[Collected data]

★ ★ ★ ★

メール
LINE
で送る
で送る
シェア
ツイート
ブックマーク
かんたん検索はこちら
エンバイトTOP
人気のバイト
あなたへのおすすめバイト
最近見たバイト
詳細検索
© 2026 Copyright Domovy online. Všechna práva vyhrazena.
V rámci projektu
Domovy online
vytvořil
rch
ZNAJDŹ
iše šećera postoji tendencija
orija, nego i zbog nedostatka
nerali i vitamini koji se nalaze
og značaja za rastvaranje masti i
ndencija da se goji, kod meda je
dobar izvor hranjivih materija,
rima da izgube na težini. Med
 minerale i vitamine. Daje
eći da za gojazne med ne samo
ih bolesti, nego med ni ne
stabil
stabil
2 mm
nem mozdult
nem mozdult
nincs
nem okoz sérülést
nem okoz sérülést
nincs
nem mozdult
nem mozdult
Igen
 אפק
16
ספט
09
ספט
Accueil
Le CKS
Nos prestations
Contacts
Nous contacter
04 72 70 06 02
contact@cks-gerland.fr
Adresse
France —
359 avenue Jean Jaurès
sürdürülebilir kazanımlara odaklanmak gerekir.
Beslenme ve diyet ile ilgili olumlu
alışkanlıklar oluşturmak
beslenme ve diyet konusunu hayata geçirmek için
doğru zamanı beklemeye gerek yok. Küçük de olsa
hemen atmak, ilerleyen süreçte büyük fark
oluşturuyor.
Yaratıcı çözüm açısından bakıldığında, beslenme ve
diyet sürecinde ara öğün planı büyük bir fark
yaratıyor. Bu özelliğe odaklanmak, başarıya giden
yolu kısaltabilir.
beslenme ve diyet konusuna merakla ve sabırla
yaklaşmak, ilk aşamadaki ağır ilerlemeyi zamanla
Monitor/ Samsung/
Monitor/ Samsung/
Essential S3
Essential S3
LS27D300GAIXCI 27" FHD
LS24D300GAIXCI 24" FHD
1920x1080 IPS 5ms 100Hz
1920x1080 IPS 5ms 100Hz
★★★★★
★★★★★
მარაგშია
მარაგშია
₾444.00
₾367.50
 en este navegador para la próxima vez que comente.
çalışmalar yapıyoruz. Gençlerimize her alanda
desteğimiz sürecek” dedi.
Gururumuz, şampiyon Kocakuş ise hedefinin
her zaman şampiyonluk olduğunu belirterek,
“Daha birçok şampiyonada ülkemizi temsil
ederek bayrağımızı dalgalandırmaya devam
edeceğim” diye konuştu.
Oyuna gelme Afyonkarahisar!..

★ ★ ★ ★

This calls for an exact transcription of every entry above.

Response area –
メール
LINE
で送る
で送る
シェア
ツイート
ブックマーク
かんたん検索はこちら
エンバイトTOP
人気のバイト
あなたへのおすすめバイト
最近見たバイト
詳細検索
© 2026 Copyright Domovy online. Všechna práva vyhrazena.
V rámci projektu
Domovy online
vytvořil
rch
ZNAJDŹ
iše šećera postoji tendencija
orija, nego i zbog nedostatka
nerali i vitamini koji se nalaze
og značaja za rastvaranje masti i
ndencija da se goji, kod meda je
dobar izvor hranjivih materija,
rima da izgube na težini. Med
 minerale i vitamine. Daje
eći da za gojazne med ne samo
ih bolesti, nego med ni ne
stabil
stabil
2 mm
nem mozdult
nem mozdult
nincs
nem okoz sérülést
nem okoz sérülést
nincs
nem mozdult
nem mozdult
Igen
 אפק
16
ספט
09
ספט
Accueil
Le CKS
Nos prestations
Contacts
Nous contacter
04 72 70 06 02
contact@cks-gerland.fr
Adresse
France —
359 avenue Jean Jaurès
sürdürülebilir kazanımlara odaklanmak gerekir.
Beslenme ve diyet ile ilgili olumlu
alışkanlıklar oluşturmak
beslenme ve diyet konusunu hayata geçirmek için
doğru zamanı beklemeye gerek yok. Küçük de olsa
hemen atmak, ilerleyen süreçte büyük fark
oluşturuyor.
Yaratıcı çözüm açısından bakıldığında, beslenme ve
diyet sürecinde ara öğün planı büyük bir fark
yaratıyor. Bu özelliğe odaklanmak, başarıya giden
yolu kısaltabilir.
beslenme ve diyet konusuna merakla ve sabırla
yaklaşmak, ilk aşamadaki ağır ilerlemeyi zamanla
Monitor/ Samsung/
Monitor/ Samsung/
Essential S3
Essential S3
LS27D300GAIXCI 27" FHD
LS24D300GAIXCI 24" FHD
1920x1080 IPS 5ms 100Hz
1920x1080 IPS 5ms 100Hz
★★★★★
★★★★★
მარაგშია
მარაგშია
₾444.00
₾367.50
 en este navegador para la próxima vez que comente.
çalışmalar yapıyoruz. Gençlerimize her alanda
desteğimiz sürecek” dedi.
Gururumuz, şampiyon Kocakuş ise hedefinin
her zaman şampiyonluk olduğunu belirterek,
“Daha birçok şampiyonada ülkemizi temsil
ederek bayrağımızı dalgalandırmaya devam
edeceğim” diye konuştu.
Oyuna gelme Afyonkarahisar!..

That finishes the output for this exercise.